The US women’s team has proven formidable, having won four World Cups, four Olympic gold medals and eight CONCACAF (Confederation of North, Central American and Caribbean Association Football) Gold Cups. It has medalled in every single World Cup and Olympic tournament in women's soccer history from 1991 to 2015, before being knocked out in the quarter-final of the 2016 Summer Olympics.
Former US President Barack Obama congratulated the women on their victory in a tweet.
Yes! Fourth star. Back to back. Congrats to the record breakers on the @USWNT, an incredible team that's always pushing themselves—and the rest of us—to be even better. Love this team. #OneNationOneTeam
— Barack Obama (@BarackObama) July 7, 2019
Artist and humanitarian activist Dashni Morad told Rudaw English that the international community should "invest in women's football in the Kurdistan Region and Iraq as a whole."
"This is a way to empower women and a way to put the Kurdistan Region, and Iraq, on the world map in a positive light," she added.
"We have proven that football is also a woman's game and that we women work and that it's not just fun and beautiful to watch women play - it's serious," Morad added.
The US team beat the Netherlands 2-0 in tonight’s final.

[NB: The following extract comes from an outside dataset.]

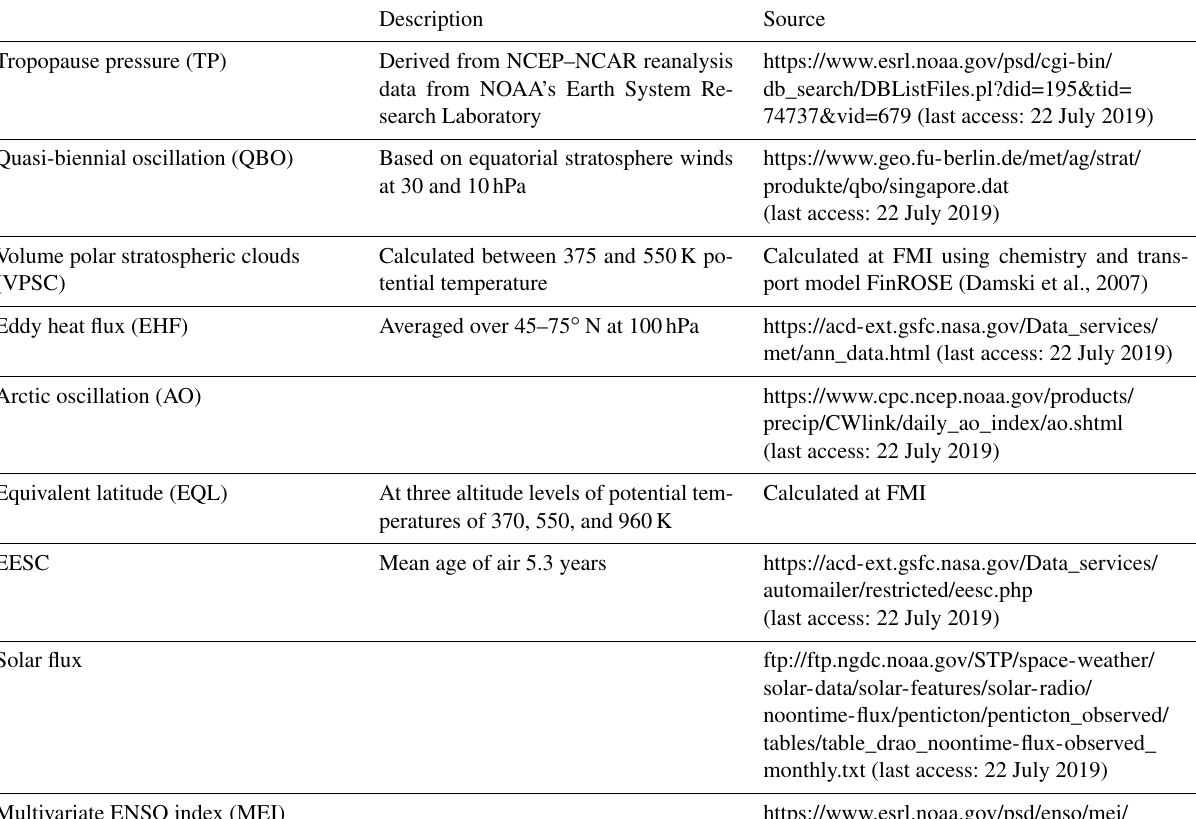
Table 1. Proxies used in the stepwise multiple regression performed in this study to explain variance in the total column ozone amount. Description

Morad, a Kurdish-Dutch singer, said her team "fought hard in tonight's game. It was a true inspiration to me and too many women around the world who have to keep fighting because our rights are still not respected. This evening the world witnessed how strong and amazing women are in the world of football."
She dedicated tonight's match to women "fighting for gender equality."
Speaking on a special, pre-match program on Rudaw TV, Kawsar Kaka, a player with Erbil Women's Club, said women’s football has yet to take center stage in the Kurdistan Region, adding that her women’s team does not have a woman coach.
"We don't have female coaches mainly because women spend a very short period of time in sports," Kaka noted. "For example, I may play for another six years before getting married, after which my husband might let me work as a coach."
She said she refused marriage proposals from men who have asked her to quit playing football as a condition of matrimony.
"I turned [them] down over this," she said, adding her father has "always supported me."
Morad and Kaka’s comments appear to have resonated with the show’s viewers, who say there is not enough space or opportunity for women to play football in Kurdistan.
Commented on Rudaw's Facebook page, Shewan Kurdi said that "Kurdish women are not even allowed to go and watch football matches at stadiums, let alone play football."
Women are subject to "social constraints” that make it "very difficult" to see any improvement in women’s engagement in sports in the Kurdistan Region, Lazhan Ahmad said on social media, asserting that "the education system needs an overall, grassroots change."